Not sure about returning to work
I am sure you all get this from time to time but I always get people asking me when I will return to work.
I am a Primary Teacher but I didn't get maternity leave because I didn't have a permanent position (they are really hard to get and I would have had to put of having kids for another couple of years if I wanted to get one).
Anyway... I had a taste of doing emergency teaching and also working full time.
I can safely say that I don't really enjoy the job as much as I thought I would.
There's only casual or full time work for starter - no part time (which sux considering 90% of the teaching work force is female!). Teaching involves lonnnnng hours with lots of preparation at home.

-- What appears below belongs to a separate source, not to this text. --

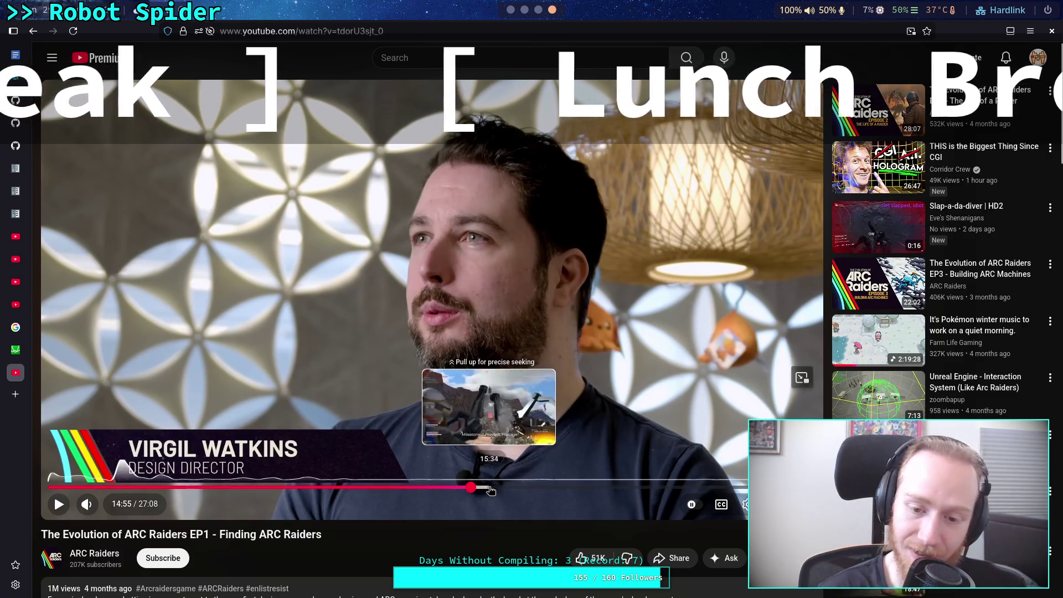
Step: Scroll through the video's comments, then switch to the Crawler Bot leg ground-detection note
{"action": "scroll", "coordinate": [408, 464], "scroll_direction": "down", "scroll_amount": 5}
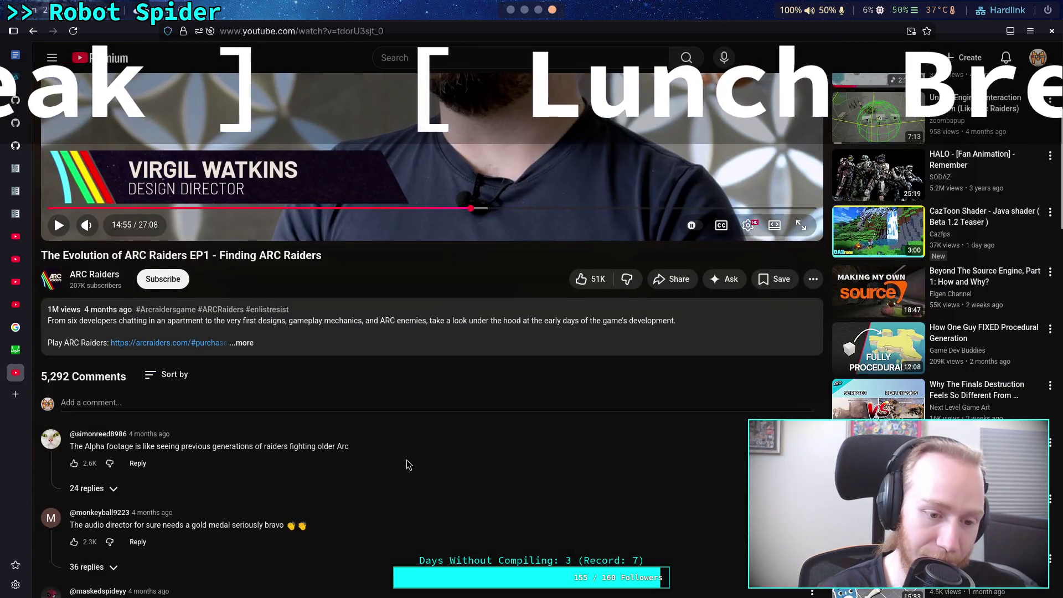
{"action": "scroll", "coordinate": [406, 461], "scroll_direction": "down", "scroll_amount": 5}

You are also expected to go to professional development and meetings after hours all the time. I found it all rather tedious even before I had Gabby. I can't imagine being able to do it AND be there for her.
The casual work pays good money on the surface but it really isn't that great considering you can only work 6 hours a day on school days and you are not guaranteed work on all of those days (very rarely do you get work in the first couple of weeks back at school because most teachers are rested from holidays etc. etc.).
Anyway.... I have decided I really don't like the job. The thought of going back makes me shudder yet, at the same time, it seems like such a waste of 5.5 years at Uni.
I would much prefer to get some part time or go into a different field like child care or kinder teaching. I was even looking at doing family day care.
Honestly tho, I would love to just stay at home. We could use some more money but we get by ok. It's all so hard to think about!!
Does anyone else have similar issues about returning to work?